When he was campaigning as the avatar of the outsider insurgents, there was no point in Trump spending time wooing people whose very job titles put them in the establishment. But if the evolved rationale for his candidacy holds, and he continues selling himself as the sort of get-it-done dealmaker who’s just right for fixing a broken capital, then it makes sense for him to lock down support from his would-be future helpmates on the Hill.
The roster of opportunities is remarkably large for this stage in the campaign — 38 GOP senators (70 percent of them) and 151 House Republicans (61 percent) remain officially uncommitted. That may reflect the unusually unsettled rhythm of the race.
It also may underscore this conventional political wisdom: The potential reward from backing the victor is outweighed by the genuine risk of aligning with a loser, which means getting off on the wrong foot with the next leader of your party. Members facing competitive races of their own are especially wary of endorsements, for fear of getting tied either to nonentities or to nominees who become a drag on down-ballot campaigns.

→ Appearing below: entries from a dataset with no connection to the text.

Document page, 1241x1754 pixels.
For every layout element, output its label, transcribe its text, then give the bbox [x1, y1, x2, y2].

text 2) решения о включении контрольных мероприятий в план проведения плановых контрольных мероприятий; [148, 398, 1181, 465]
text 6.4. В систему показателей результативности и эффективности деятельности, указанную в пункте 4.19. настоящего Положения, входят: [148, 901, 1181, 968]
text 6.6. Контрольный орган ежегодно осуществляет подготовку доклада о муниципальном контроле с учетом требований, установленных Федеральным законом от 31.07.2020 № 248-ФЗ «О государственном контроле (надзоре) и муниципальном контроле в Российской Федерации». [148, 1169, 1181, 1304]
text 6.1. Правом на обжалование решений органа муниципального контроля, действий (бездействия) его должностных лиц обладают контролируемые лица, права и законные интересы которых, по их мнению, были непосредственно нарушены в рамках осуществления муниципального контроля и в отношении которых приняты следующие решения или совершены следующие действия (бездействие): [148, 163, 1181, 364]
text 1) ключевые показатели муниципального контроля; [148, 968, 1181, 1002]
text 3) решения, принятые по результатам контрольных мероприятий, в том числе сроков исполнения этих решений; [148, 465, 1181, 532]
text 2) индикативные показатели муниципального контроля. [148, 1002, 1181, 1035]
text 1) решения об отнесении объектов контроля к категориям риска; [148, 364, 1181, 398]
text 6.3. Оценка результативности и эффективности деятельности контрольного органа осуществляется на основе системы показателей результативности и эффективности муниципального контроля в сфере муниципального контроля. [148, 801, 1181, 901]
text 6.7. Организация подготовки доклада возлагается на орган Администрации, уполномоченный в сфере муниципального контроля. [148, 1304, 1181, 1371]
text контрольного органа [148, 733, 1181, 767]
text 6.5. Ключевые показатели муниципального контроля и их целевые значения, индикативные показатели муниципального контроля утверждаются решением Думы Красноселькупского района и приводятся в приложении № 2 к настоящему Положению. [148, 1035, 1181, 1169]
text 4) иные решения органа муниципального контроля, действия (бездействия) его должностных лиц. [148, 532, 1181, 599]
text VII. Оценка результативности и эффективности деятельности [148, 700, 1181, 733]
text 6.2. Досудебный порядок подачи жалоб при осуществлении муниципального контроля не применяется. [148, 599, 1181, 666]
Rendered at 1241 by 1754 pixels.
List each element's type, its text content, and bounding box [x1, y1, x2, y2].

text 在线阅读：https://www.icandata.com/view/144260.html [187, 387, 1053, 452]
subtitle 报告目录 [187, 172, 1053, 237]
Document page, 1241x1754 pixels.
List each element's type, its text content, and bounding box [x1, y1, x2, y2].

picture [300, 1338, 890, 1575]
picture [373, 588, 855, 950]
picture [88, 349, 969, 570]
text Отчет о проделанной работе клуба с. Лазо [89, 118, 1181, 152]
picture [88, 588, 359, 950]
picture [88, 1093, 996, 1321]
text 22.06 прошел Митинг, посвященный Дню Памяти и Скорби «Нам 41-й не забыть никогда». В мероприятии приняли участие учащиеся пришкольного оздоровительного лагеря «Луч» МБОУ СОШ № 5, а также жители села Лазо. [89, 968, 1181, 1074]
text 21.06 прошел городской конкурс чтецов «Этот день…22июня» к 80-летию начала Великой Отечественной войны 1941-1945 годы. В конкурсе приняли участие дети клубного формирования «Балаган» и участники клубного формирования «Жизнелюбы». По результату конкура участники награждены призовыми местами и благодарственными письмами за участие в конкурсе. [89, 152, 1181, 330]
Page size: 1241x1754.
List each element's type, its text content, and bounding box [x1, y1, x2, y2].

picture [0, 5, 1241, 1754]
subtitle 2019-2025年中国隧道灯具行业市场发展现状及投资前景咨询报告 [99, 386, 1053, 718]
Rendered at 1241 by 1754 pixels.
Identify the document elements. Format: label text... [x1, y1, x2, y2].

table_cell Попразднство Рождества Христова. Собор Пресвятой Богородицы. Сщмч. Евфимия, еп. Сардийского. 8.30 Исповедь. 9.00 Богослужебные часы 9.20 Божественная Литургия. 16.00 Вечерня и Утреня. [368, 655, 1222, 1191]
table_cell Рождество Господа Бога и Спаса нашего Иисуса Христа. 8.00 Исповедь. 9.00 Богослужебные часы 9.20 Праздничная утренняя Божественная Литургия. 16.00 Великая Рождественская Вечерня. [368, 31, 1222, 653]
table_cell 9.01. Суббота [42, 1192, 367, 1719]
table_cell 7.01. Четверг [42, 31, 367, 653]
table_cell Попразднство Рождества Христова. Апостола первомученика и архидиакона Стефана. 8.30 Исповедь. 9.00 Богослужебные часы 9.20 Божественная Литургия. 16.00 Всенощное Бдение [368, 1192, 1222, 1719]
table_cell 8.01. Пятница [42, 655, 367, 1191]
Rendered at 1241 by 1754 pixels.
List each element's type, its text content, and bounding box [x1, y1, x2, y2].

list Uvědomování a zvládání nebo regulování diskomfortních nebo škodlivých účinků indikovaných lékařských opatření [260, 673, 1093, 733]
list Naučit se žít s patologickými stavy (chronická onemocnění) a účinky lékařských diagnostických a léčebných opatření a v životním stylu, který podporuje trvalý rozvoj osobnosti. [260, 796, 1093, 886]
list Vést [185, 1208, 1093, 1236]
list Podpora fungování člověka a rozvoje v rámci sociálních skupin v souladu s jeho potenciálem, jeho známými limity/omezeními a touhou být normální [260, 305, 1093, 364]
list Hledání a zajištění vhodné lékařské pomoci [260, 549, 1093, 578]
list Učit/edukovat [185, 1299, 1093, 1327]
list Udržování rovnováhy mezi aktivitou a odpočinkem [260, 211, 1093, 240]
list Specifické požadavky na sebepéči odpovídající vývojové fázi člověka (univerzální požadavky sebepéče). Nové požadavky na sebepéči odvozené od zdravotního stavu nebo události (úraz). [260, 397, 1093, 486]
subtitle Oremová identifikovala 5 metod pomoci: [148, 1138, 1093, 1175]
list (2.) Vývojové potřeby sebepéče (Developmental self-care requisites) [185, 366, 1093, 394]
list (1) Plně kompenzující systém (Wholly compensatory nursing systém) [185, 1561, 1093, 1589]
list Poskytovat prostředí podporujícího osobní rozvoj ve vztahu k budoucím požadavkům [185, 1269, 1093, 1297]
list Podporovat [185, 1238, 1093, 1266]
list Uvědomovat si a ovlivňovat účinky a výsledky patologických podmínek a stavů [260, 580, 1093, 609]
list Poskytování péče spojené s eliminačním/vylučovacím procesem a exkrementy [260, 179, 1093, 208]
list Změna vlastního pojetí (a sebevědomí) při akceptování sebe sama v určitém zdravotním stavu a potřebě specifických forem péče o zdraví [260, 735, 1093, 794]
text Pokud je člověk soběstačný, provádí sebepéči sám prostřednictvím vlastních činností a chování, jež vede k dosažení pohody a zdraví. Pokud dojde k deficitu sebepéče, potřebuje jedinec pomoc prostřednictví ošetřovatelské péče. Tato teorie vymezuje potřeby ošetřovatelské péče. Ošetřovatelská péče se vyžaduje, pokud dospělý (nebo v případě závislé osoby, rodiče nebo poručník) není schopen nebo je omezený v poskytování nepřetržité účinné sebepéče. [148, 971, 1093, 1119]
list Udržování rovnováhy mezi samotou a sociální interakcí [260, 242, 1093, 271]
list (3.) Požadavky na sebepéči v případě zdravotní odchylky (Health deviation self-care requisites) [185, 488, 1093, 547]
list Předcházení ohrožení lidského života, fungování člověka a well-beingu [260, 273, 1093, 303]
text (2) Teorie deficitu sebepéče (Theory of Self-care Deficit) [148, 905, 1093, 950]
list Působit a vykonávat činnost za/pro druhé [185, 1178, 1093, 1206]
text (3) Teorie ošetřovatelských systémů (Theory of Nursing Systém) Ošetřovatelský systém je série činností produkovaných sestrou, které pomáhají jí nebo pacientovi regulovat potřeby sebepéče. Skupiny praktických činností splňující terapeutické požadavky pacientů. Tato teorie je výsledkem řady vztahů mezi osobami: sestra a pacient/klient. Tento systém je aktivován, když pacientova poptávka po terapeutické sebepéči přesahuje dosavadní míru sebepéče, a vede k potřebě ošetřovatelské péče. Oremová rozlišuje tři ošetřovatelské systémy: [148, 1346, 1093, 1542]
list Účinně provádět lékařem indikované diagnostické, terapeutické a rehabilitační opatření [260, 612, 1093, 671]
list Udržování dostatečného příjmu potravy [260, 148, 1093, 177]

Sessions is as far as possible from all that. When he secured his fourth term in 2014, he was the only senator from either party re-elected without any opponent in the primary or general election.
Trim, courtly and unpretentious, he has nonetheless become one of the tea party’s favorites because of his steadfast and quietly dogged focus on advancing small-government conservatism with a militarily hawkish edge. (He voted the way President Barack Obama wanted just 37 percent of the time last year, the second-lowest support score in the Senate.)
Hitching himself to an eventually victorious Trump could also provide an opportunity for late-career professional advancement next year, when Sessions will be 71.
Though he’s about to finish his second decade in the Senate, the vagaries of the seniority system mean he’s several years away from claiming the chairmanship of any committee, and that’s assuming the GOP controls the Senate when the time comes. So he’d have reason to be open to a top administration position.
Attorney general is the most obvious fit, given Sessions’ authorship of Trump’s immigration policies, his broad range of legislative interests on Judiciary and his career before Congress as Alabama’s attorney general and the U.S. attorney in Birmingham.
Securing confirmation to run the Justice Department would offer a uniquely satisfying bookend for his relationship with the Senate, which actually began a decade before his first election. As a federal prosecutor in 1986, his nomination to a U.S. District Court seat was rejected because of several statements suggesting insensitivity on race. It was only the second time in half a century the Judiciary Committee had voted down a judicial nominee.
Sessions has always maintained his comments were misrepresented or taken out of context. Siding with Trump would give him a solid shot at claiming the last word.